Some stormwater harvesting techniques include digging doughnut rings around trees, terraces, and contours as well as ponds in farmlands. Any method that stops water runoff is good enough.

Maybe we need to borrow a leaf from India’s Miracle water villages, their stories are popular on the internet. Through a farming method known as permaculture, rural communities have come together to recover wastelands.

By digging contours and terraces up the hills, they have revived water streams that had long dried up. Communities that were surviving on aid two decades ago are now living in bounty.

I remember my days growing up in the village, there used to be Agricultural extension officers.
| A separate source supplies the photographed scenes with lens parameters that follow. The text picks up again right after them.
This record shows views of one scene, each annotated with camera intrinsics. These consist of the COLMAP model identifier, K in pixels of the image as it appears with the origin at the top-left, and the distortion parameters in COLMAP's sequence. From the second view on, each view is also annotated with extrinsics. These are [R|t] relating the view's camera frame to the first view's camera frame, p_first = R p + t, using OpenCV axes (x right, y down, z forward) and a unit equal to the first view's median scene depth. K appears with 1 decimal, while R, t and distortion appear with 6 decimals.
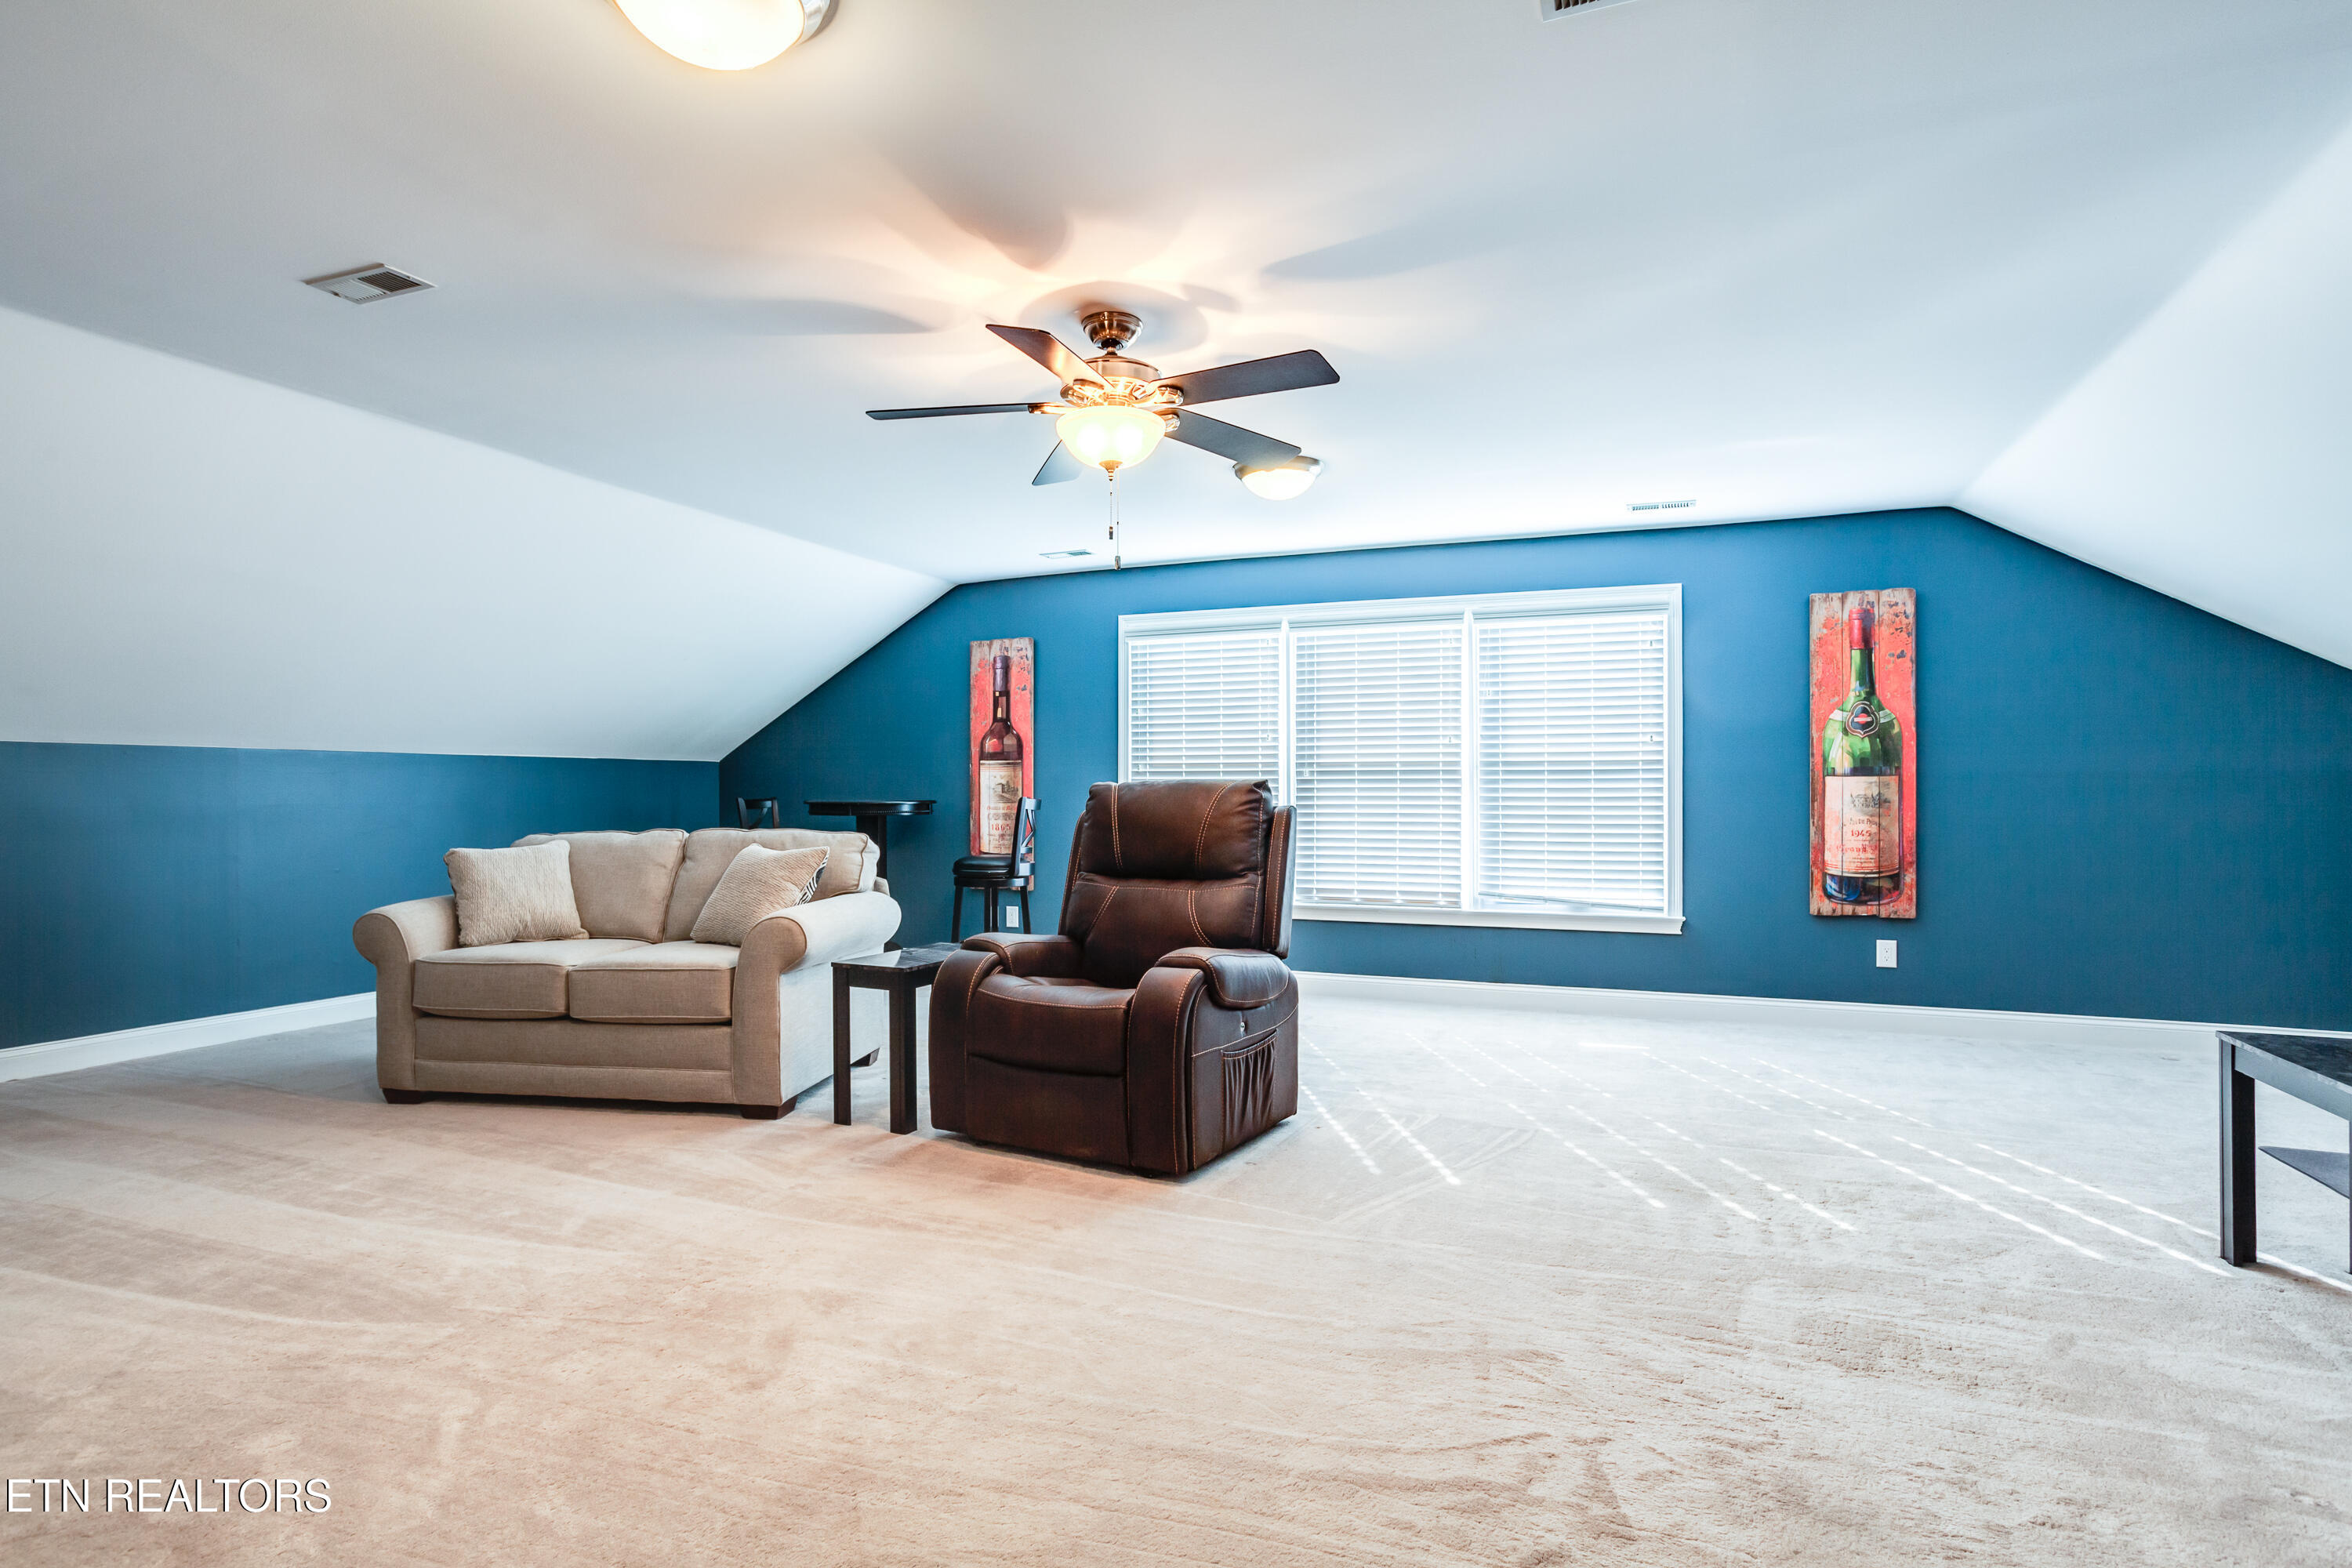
lens RADIAL K [[1164.2, 0, 1176.0], [0, 1164.2, 784.0], [0, 0, 1]] dist [-0.048122, 0.037703]
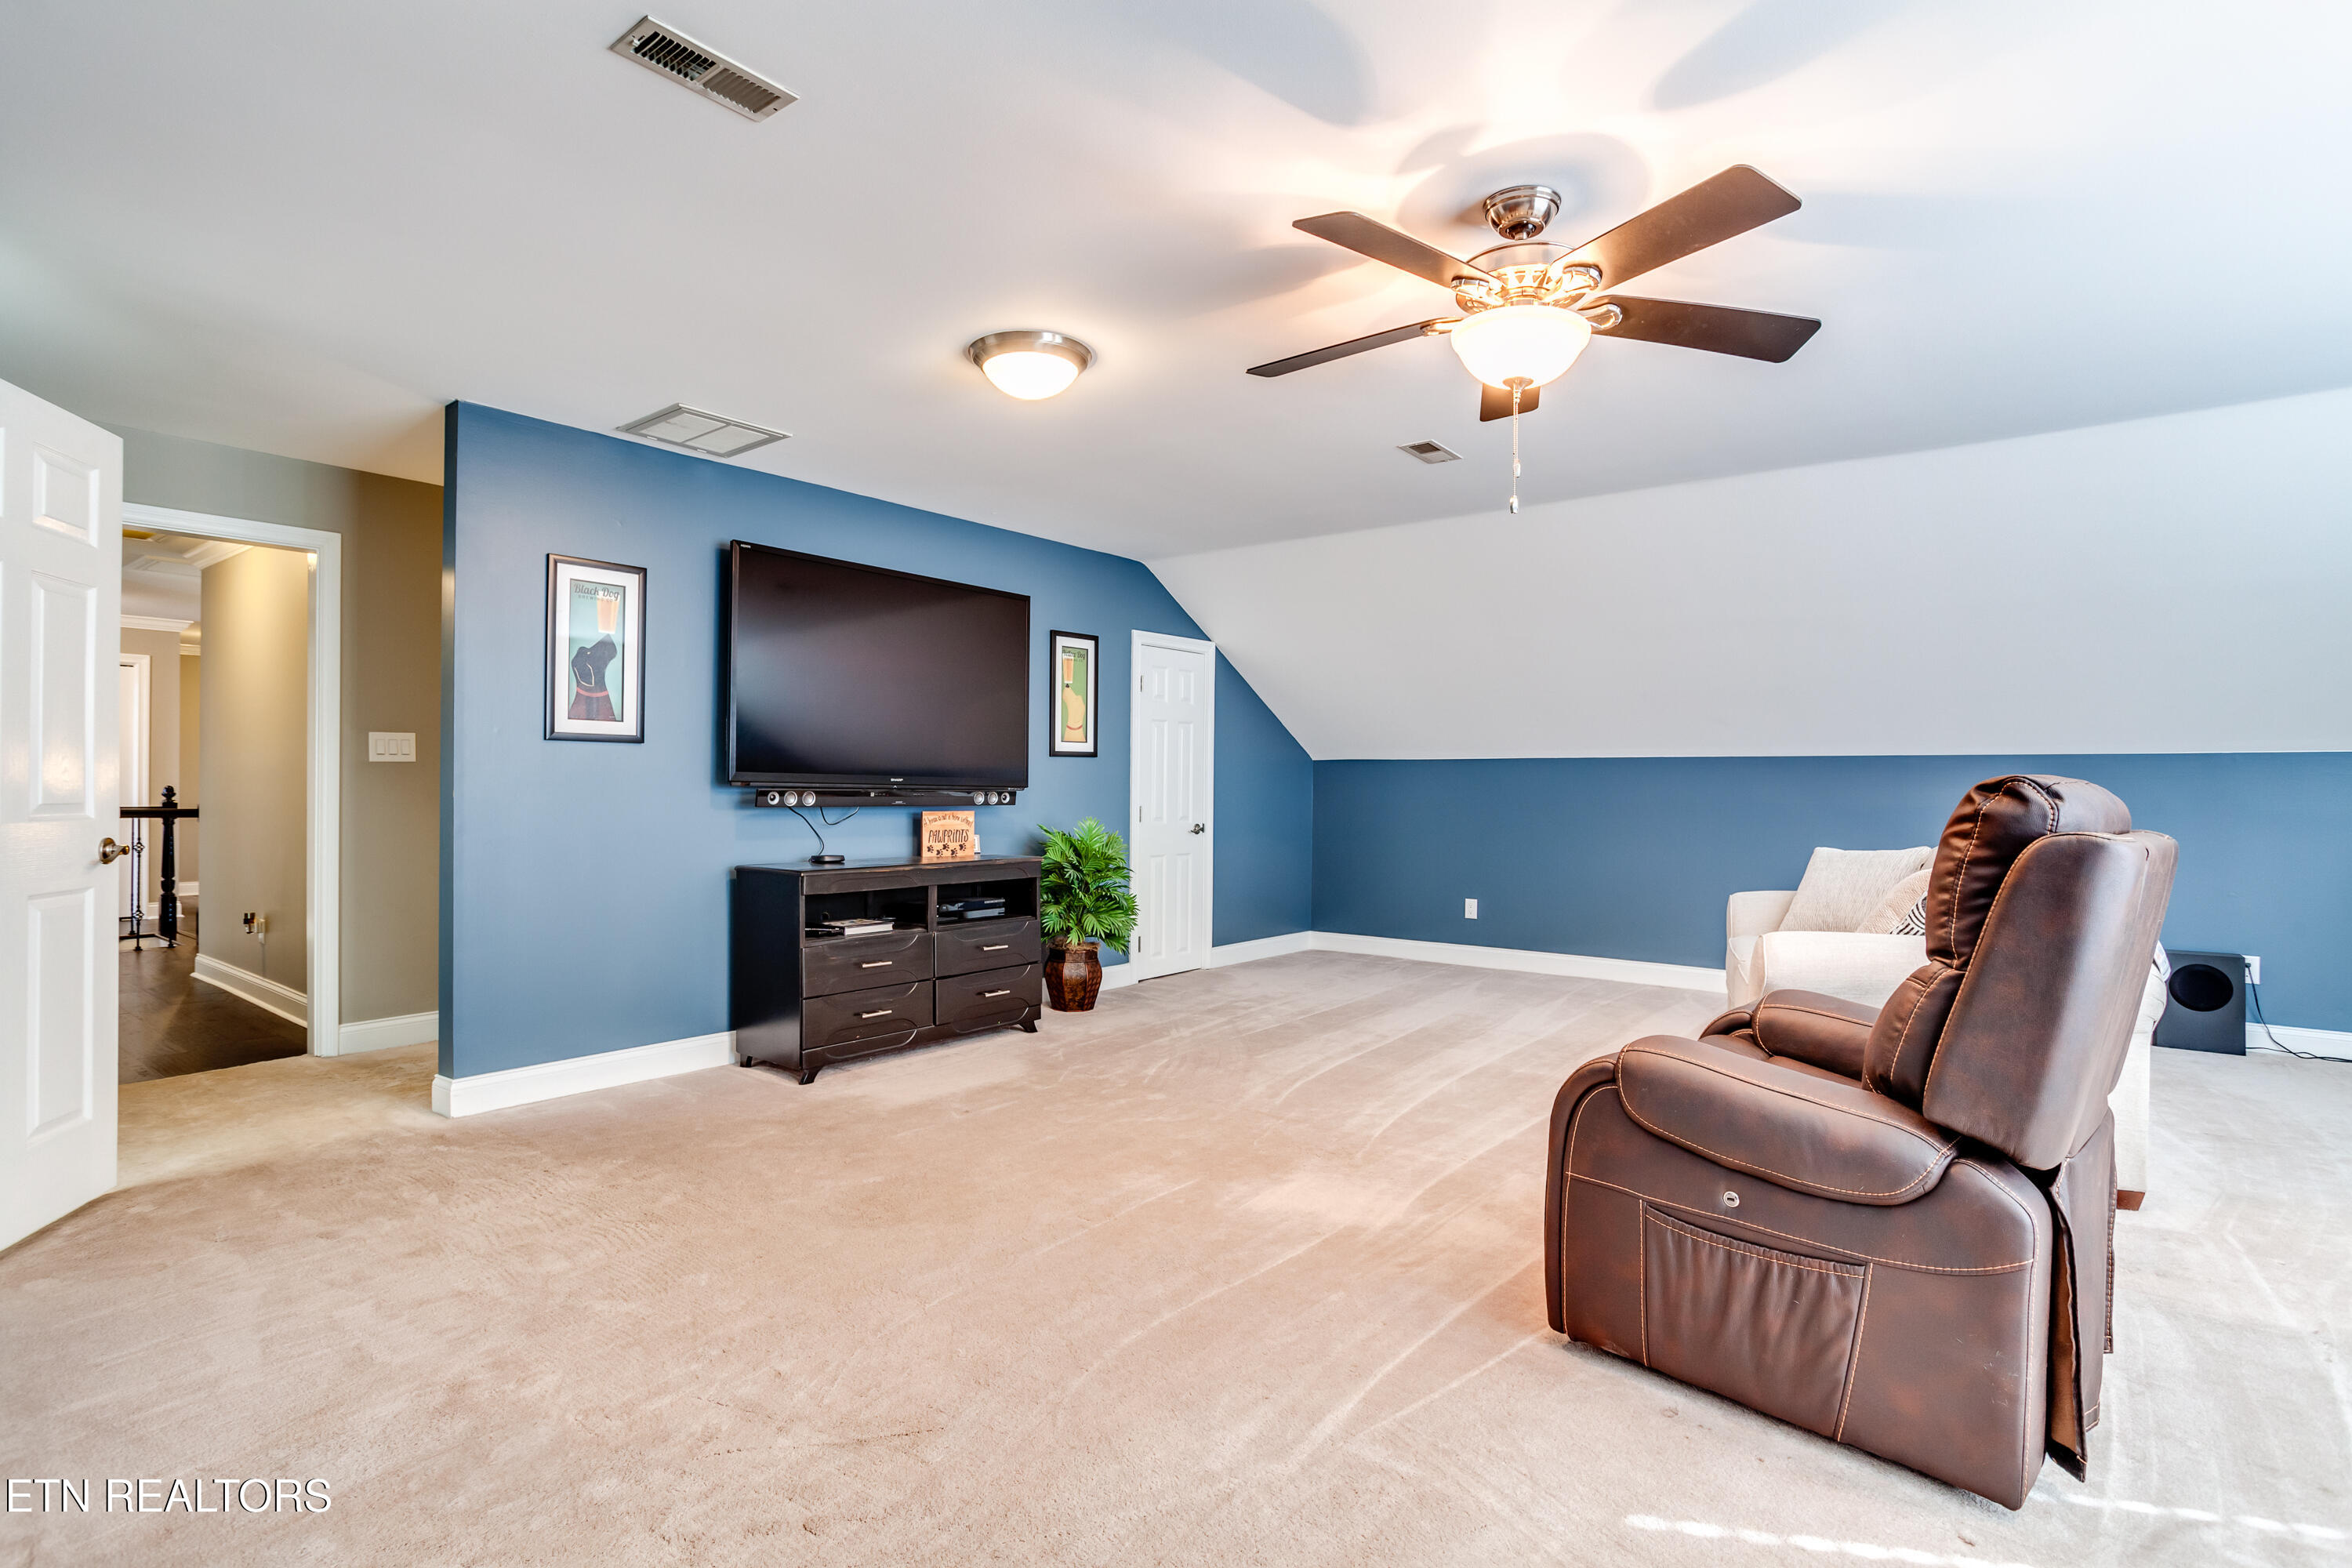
lens RADIAL K [[1164.2, 0, 1176.0], [0, 1164.2, 784.0], [0, 0, 1]] dist [-0.048122, 0.037703]
pose [[-0.263550, -0.002197, -0.964643, 0.349774], [-0.004239, 0.999990, -0.001120, 0.001242], [0.964637, 0.003794, -0.263556, 0.446876]]
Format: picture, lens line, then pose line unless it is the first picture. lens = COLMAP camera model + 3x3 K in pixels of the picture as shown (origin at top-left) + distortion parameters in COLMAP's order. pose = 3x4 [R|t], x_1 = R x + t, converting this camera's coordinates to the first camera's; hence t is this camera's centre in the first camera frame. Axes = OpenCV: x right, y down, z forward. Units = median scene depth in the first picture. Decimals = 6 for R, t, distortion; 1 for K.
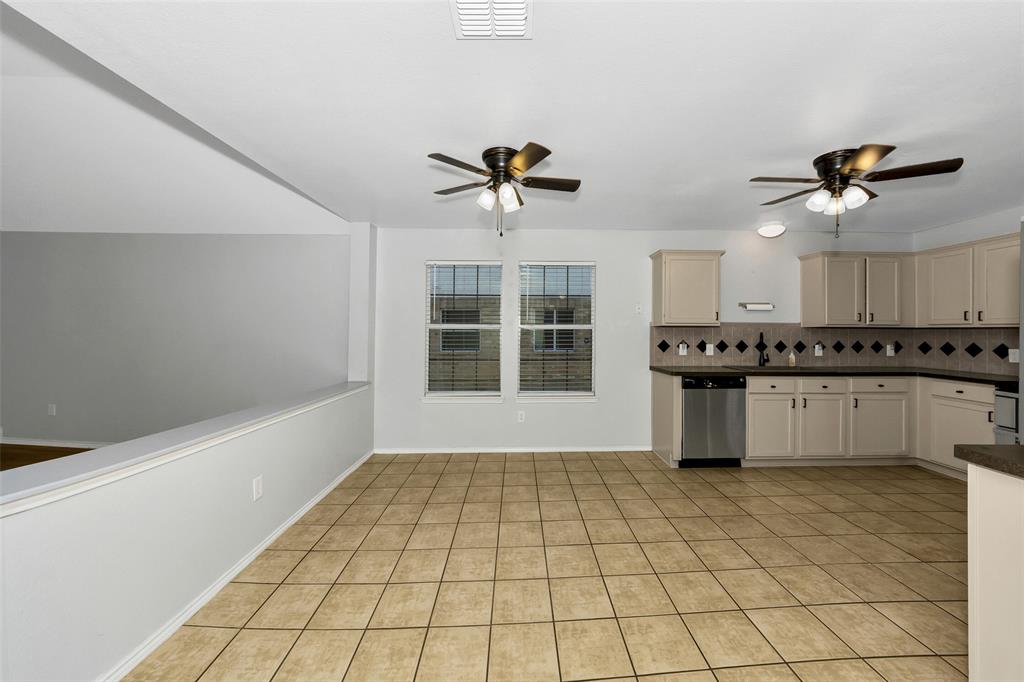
lens RADIAL K [[378.5, 0, 518.7], [0, 378.5, 334.1], [0, 0, 1]] dist [-0.003416, 0.000921]
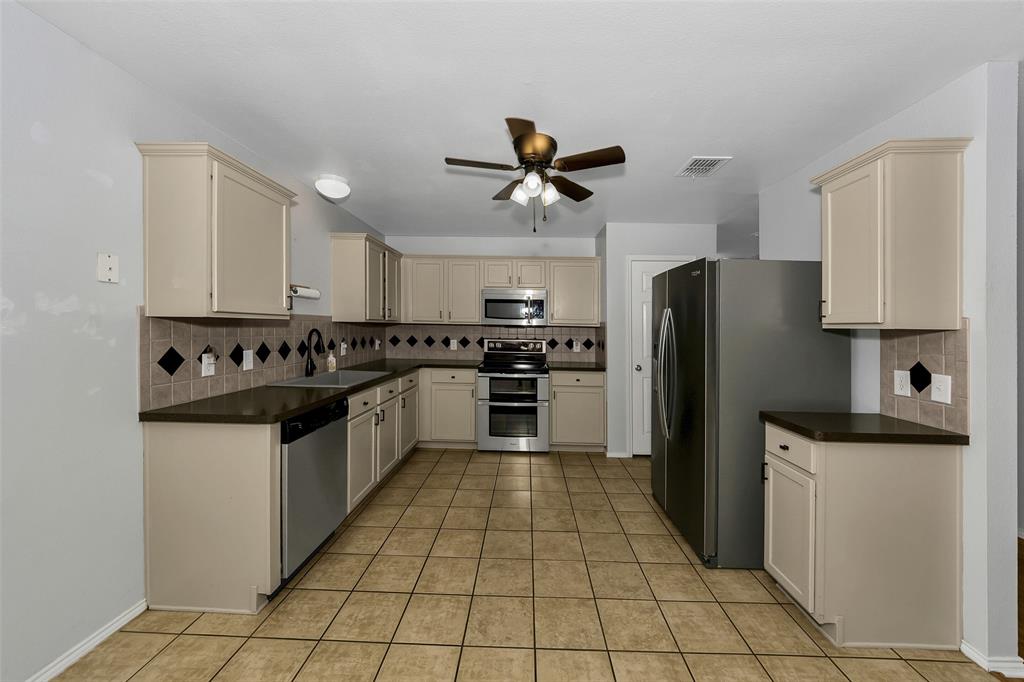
lens RADIAL K [[392.9, 0, 514.7], [0, 392.9, 328.2], [0, 0, 1]] dist [-0.001939, -0.000004]
pose [[0.051593, -0.010008, 0.998618, -0.083837], [-0.001504, 0.999948, 0.010099, -0.017059], [-0.998667, -0.002023, 0.051575, 0.736048]]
One of the key roles of the officers was to advise on the prevention of soil erosion.

I remember how they used to direct the digging of terraces and benches. It was an offence to defy their orders.

This is the best national and county governments can do, mobilize communities to manage water runoffs. The government will not enter private land and start harvesting water, maybe it is illegal, or maybe it has no resources.

The reality of climate change has dawned on us, we can’t blame others while we do nothing. For those who are believers, I take you back to the beginning. The instructions were, to multiply and fill the earth, secondly subdue the earth.

Get your hands dirty, subdue your earth, and make a little Israel out of your space.

Faustin Mwinzi is a lecturer at KCA University.